TitleGavel: A Fast and Easy-to-Use Plain Data Representation for Software-defined Networks
Publication TypeJournal Article
Year of Publication2019
AuthorsBarakat, O.. L., D. Koll, and X. Fu
JournalIEEE Transactions on Network and Service Management
Volume16
Issue2
Pagination606-617
Date Published03/2019
ISSN1932-4537
KeywordsController, Database, Engines, Graph, Libraries, Programming, Relational databases, Software-defined Networks., Task analysis, Writing
Abstract

In Software-defined Networking (SDN), high-level abstractions typically offer a useful means to avoids writing network applications and policies on lower levels.
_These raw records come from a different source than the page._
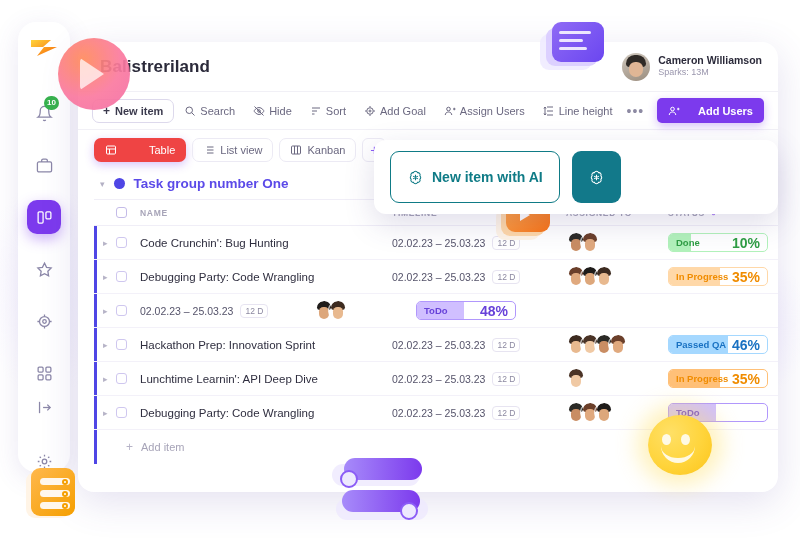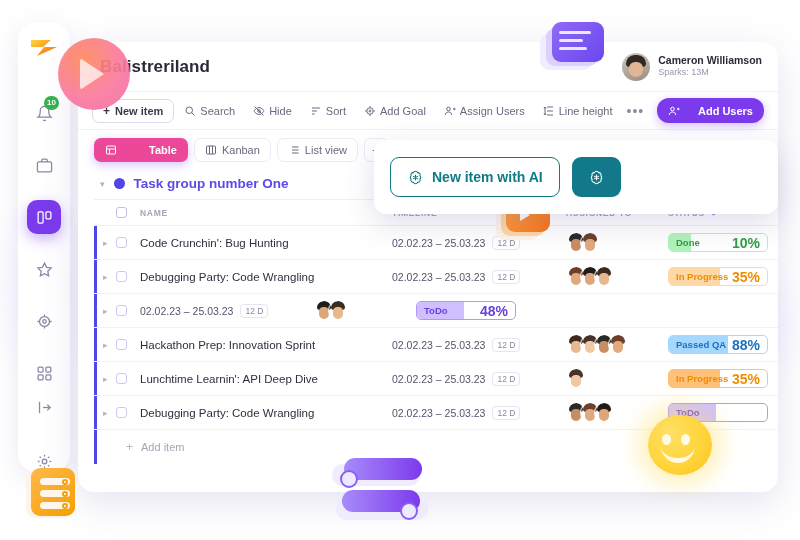--- a/index.html
+++ b/index.html
@@ -126,29 +126,29 @@
     display:flex; align-items:center; gap:5px;
     border:1px solid #ddd9ec; border-radius:7px; height:24px; padding:0 10px;
     font-size:11px; color:#3b3a4d; font-weight:bold; cursor:pointer; background:#fff;
   }
   .tb-item{ display:flex; align-items:center; gap:4px; height:24px; padding:0 8px;
     font-size:11px; color:#6b6880; cursor:pointer; border-radius:6px; white-space:nowrap; }
   .tb-item svg{ flex:none; }
   .tb-dots{ color:#8d8aa3; font-size:14px; letter-spacing:1px; padding:0 4px; cursor:pointer; }
   .add-users{
     margin-left:auto; display:flex; align-items:center; gap:18px; height:25px; padding:0 11px;
-    background:#7c3aed; color:#fff; border-radius:12px; font-size:11px; font-weight:bold;
+    background:#7c3aed; color:#fff; border-radius:5px; font-size:11px; font-weight:bold;
     cursor:pointer; box-shadow:0 3px 10px rgba(124,58,237,.32);
   }
 
   
   .viewbar{ height:40px; display:flex; align-items:center; padding:0 16px; gap:6px; }
   .vtab{ display:flex; align-items:center; gap:5px; height:24px; padding:0 10px;
     border-radius:7px; font-size:11px; color:#6b6880; cursor:pointer; border:1px solid transparent; }
-  .vtab.active{ background:#ec4899; color:#fff; font-weight:bold; box-shadow:0 3px 10px rgba(124,58,237,.3);gap:32px; }
+  .vtab.active{ background:#ef4444; color:#fff; font-weight:normal; box-shadow:0 3px 10px rgba(124,58,237,.3);gap:32px; }
   .vtab.plain{ border-color:#eceaf4; }
   .vtab-plus{ width:24px; height:24px; display:flex; align-items:center; justify-content:center;
     color:#8b5cf6; font-size:14px; cursor:pointer; border-radius:6px; border:1px solid #eceaf4; }
 
   
   .grouphdr{ display:flex; align-items:center; gap:9px; padding:6px 16px 8px 22px; }
   .chev{ color:#b3b0c4; font-size:9px; cursor:pointer; }
   .gdot{ width:11px; height:11px; border-radius:50%; background:#4f46e5; }
   .gname{ font-size:13.5px; font-weight:bold; color:#5b4ae8; }
 
@@ -188,21 +188,21 @@
     font-size:11px; color:#a7a4b8; cursor:pointer; position:relative; }
   .additem .plus{ color:#b6b3c7; font-size:12px; }
 
   
   #aipop{
     position:absolute; left:374px; top:140px; width:404px; height:74px;
     background:#ffffff; border-radius:12px; z-index:65;
     box-shadow: 0 10px 30px rgba(70,60,130,.17);
     display:flex; align-items:center; gap:12px; padding:0 16px;
   }
-  .aibtn{ display:flex; align-items:center; gap:8px; height:40px; border-radius:9px;
+  .aibtn{ display:flex; align-items:center; gap:8px; height:52px; border-radius:9px;
     font-size:14px; font-weight:bold; cursor:pointer; padding:0 16px; white-space:nowrap; }
   .aibtn.outline{ border:1.5px solid #0f7b86; color:#0f7b86; background:#fff; }
   .aibtn.solid{ background:#12798a; color:#fff; }
 </style>
 </head>
 <body>
 
 <div id="stage">
 
   <div class="blob blob-soft-1"></div>
@@ -357,30 +357,30 @@
     <div class="viewbar">
       <div class="vtab active">
         <svg width="12" height="12" viewBox="0 0 24 24" fill="none" stroke="currentColor" stroke-width="2">
           <rect x="3" y="4" width="18" height="16" rx="2"></rect>
             <path d="M3 10h18M9 10v10"></path>
           </svg>
         <span>Table</span>
       </div>
       <div class="vtab plain">
         <svg width="12" height="12" viewBox="0 0 24 24" fill="none" stroke="currentColor" stroke-width="2">
+          <path d="M8 6h13M8 12h13M8 18h13M3 6h.01M3 12h.01M3 18h.01"></path>
+          </svg>
+        <span>List view</span>
+      </div>
+      <div class="vtab plain">
+        <svg width="12" height="12" viewBox="0 0 24 24" fill="none" stroke="currentColor" stroke-width="2">
           <rect x="3" y="4" width="18" height="16" rx="2"></rect>
             <path d="M9 4v16M15 4v16"></path>
           </svg>
         <span>Kanban</span>
-      </div>
-      <div class="vtab plain">
-        <svg width="12" height="12" viewBox="0 0 24 24" fill="none" stroke="currentColor" stroke-width="2">
-          <path d="M8 6h13M8 12h13M8 18h13M3 6h.01M3 12h.01M3 18h.01"></path>
-          </svg>
-        <span>List view</span>
       </div>
       <div class="vtab-plus">+</div>
     </div>
 
     <div class="grouphdr">
       <span class="chev">▾</span>
       <span class="gdot"></span>
       <span class="gname">Task group number One</span>
     </div>
 
@@ -525,21 +525,21 @@
                 <span class="av">
                   <span class="h" style="background:#6b3f2a"></span>
                   <span class="f" style="background:#e0a97e"></span>
                 </span>
               </div>
             </div>
             <div class="c-status">
               <div class="stpill" style="border-color:#a5d8ff">
                 <span class="stfill" style="width:60%; background:#a5d8ff"></span>
                 <span class="stlabel" style="color:#1971c2">Passed QA</span>
-                <span class="stpct" style="color:#1971c2">88%</span>
+                <span class="stpct" style="color:#1971c2">46%</span>
               </div>
             </div>
           </div>
           <div class="trow">
             <span class="lbar"></span>
             <div class="c-exp">▸</div>
             <div class="c-chk">
               <span class="cb"></span>
             </div>
             <div class="c-name">Lunchtime Learnin': API Deep Dive</div>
However, abstractions are typically developed for a specific use case, which in turn results in an abundance of existing abstractions for different networking tasks. As a consequence orchestrating these abstractions to implement a common network policy becomes an arduous task. To address this challenge, plain data representations of the network and its control infrastructure have been proposed recently, which offer programmable ad-hoc abstractions to administrators. However, these frameworks suffer from quite complex programming requirements and impractical performance in terms of latency, as they are based on relational database engines. In this work, we address these shortcomings by introducing Gavel, an SDN controller that at its heart facilitates a plain data representation based on a graph database. By exploiting the native graph support of the database engine, Gavel significantly eases application and policy writing. Additionally, we show by experimental evaluation of several typical applications on multiple different topologies that Gavel offers significant performance improvements over state-of-the-art solutions.